Go through the data and count the lines holding the string "pressure". Write only the number.

Collected data:

··········

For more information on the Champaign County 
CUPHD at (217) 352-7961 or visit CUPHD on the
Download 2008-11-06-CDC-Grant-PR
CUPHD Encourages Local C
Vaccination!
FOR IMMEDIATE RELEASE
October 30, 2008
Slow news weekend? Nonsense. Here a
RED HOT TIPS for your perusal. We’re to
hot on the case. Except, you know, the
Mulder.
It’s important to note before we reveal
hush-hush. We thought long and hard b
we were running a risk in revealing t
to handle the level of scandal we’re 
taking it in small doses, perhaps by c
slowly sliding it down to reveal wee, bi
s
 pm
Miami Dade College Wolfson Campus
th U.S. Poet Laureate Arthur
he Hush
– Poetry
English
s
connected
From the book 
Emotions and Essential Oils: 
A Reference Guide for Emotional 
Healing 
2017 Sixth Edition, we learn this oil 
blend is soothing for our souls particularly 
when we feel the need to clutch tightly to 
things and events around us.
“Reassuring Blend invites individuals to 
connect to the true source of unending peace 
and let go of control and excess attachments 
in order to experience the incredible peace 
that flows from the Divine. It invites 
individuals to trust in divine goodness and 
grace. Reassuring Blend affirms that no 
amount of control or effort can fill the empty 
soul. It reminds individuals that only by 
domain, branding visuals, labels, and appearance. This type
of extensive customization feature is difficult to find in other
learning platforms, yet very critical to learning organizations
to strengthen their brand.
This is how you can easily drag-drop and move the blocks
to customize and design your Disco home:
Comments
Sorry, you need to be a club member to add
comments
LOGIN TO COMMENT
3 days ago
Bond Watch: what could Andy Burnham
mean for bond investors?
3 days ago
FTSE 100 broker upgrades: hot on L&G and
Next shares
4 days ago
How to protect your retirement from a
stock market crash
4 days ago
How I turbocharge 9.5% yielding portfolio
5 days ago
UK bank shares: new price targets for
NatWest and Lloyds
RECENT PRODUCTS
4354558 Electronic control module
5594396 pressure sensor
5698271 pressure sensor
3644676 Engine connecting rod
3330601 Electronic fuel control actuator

··········

● **Output for this task**
2